Actually, now that I’m writing about it, I’d really like to read a story from the Afghani perspective. If you have any recommendations, let me know. :)

The Watch will make you dizzy with a narrative that circles a central event but spirals off every now and the into these hallucinatory nightmares, dreams and fantasies of the characters who are suffering in their own way. There is loss of life, love and limb- and in the end, we are still no closer to understanding the war or the events that are taking place inside it but what we do get a glimpse of is the humanity that survives even in the desert.
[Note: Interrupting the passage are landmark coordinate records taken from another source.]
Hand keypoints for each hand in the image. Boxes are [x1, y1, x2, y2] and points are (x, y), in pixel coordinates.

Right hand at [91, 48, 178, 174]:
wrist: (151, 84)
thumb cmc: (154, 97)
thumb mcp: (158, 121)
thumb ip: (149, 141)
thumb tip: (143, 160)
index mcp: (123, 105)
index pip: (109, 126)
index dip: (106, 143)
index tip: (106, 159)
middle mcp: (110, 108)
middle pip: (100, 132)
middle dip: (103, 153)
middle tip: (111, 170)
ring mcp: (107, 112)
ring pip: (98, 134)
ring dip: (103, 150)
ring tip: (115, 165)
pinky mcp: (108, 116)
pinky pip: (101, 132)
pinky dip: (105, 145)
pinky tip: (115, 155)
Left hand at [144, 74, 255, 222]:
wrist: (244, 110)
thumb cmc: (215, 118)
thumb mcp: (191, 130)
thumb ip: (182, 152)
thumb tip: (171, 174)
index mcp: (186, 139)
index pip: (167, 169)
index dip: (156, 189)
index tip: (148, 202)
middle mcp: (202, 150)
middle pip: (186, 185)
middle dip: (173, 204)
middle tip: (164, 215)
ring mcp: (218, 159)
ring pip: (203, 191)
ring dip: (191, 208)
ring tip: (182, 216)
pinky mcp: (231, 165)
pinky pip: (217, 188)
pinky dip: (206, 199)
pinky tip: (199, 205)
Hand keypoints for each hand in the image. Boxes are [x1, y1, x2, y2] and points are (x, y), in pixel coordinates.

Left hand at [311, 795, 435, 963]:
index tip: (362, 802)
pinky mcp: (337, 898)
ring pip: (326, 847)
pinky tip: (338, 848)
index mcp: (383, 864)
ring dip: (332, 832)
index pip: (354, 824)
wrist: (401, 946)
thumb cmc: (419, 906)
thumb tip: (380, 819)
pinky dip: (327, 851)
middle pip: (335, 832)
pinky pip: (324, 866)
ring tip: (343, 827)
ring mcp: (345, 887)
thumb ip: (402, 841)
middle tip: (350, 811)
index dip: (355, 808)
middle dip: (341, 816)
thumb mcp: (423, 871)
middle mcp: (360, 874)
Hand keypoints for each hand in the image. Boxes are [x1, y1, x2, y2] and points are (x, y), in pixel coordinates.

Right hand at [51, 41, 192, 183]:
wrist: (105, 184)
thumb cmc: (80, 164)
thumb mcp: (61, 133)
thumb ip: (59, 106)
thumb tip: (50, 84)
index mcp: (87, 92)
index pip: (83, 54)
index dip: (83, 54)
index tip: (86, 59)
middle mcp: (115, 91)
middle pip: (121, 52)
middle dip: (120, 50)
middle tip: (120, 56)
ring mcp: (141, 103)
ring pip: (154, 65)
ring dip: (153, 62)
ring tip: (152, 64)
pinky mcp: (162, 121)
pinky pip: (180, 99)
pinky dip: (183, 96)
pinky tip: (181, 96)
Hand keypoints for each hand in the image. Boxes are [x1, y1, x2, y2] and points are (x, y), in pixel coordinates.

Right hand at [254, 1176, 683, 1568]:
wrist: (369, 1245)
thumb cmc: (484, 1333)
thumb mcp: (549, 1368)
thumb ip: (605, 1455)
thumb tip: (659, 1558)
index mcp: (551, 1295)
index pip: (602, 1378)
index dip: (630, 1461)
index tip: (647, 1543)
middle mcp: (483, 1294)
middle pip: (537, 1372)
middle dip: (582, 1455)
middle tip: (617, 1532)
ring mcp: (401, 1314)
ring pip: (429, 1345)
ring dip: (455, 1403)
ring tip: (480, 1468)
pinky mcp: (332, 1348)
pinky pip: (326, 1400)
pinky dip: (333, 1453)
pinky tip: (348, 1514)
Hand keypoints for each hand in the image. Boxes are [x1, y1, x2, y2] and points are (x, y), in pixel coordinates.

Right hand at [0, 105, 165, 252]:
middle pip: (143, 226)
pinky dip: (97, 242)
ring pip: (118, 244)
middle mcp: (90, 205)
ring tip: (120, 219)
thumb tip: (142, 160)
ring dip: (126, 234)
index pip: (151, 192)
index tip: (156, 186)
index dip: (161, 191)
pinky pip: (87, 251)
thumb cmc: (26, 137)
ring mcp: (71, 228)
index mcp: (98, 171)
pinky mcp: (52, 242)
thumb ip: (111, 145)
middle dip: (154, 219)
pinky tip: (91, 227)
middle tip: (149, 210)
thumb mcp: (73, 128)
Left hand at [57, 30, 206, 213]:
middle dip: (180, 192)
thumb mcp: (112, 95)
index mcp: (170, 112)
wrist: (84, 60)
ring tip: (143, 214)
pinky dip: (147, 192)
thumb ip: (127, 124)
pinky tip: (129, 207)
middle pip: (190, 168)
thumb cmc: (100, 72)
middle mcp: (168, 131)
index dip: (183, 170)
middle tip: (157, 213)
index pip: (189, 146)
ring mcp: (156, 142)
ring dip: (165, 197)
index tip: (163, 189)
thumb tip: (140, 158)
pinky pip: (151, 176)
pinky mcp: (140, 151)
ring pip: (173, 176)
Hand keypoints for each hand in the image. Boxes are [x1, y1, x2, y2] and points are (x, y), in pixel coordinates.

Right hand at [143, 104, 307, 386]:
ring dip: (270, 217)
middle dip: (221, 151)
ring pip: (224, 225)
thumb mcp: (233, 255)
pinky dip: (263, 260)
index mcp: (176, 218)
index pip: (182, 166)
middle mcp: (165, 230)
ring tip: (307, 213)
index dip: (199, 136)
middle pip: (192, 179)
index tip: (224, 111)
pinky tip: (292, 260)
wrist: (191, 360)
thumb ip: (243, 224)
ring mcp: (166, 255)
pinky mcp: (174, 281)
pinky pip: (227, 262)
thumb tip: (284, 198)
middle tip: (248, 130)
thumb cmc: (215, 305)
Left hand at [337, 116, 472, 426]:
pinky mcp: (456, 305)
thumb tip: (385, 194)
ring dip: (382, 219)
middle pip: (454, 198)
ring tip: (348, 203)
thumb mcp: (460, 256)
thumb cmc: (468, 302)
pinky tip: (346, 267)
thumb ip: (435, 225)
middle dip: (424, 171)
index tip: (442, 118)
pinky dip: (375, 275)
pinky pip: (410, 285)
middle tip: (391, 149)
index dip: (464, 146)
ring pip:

Below is an excerpt, click here to read the full review at Hyphen Magazine:

“When Nizam, a crippled Afghani woman, arrives at an American military base looking for her brother Yusuf’s body, she sets off a chain of events that tests the convictions of the soldiers. As they speculate over whether she’s a Trojan horse, a spy sent by the Taliban, or whether she is simply what she says she is — a sister who wants to bury her brother’s body — Nizam holds her ground, refusing to leave without Yusuf’s body. Meanwhile, the war, or rather, the waiting and watching that characterizes the war in Afghanistan, is taking its toll on the soldiers. In many ways, The Watch is a classic anti-war narrative. Bhattacharya takes great pains to paint a realistic portrayal of war, the camaraderie between the men, and the emotional support that they so badly need from one another.”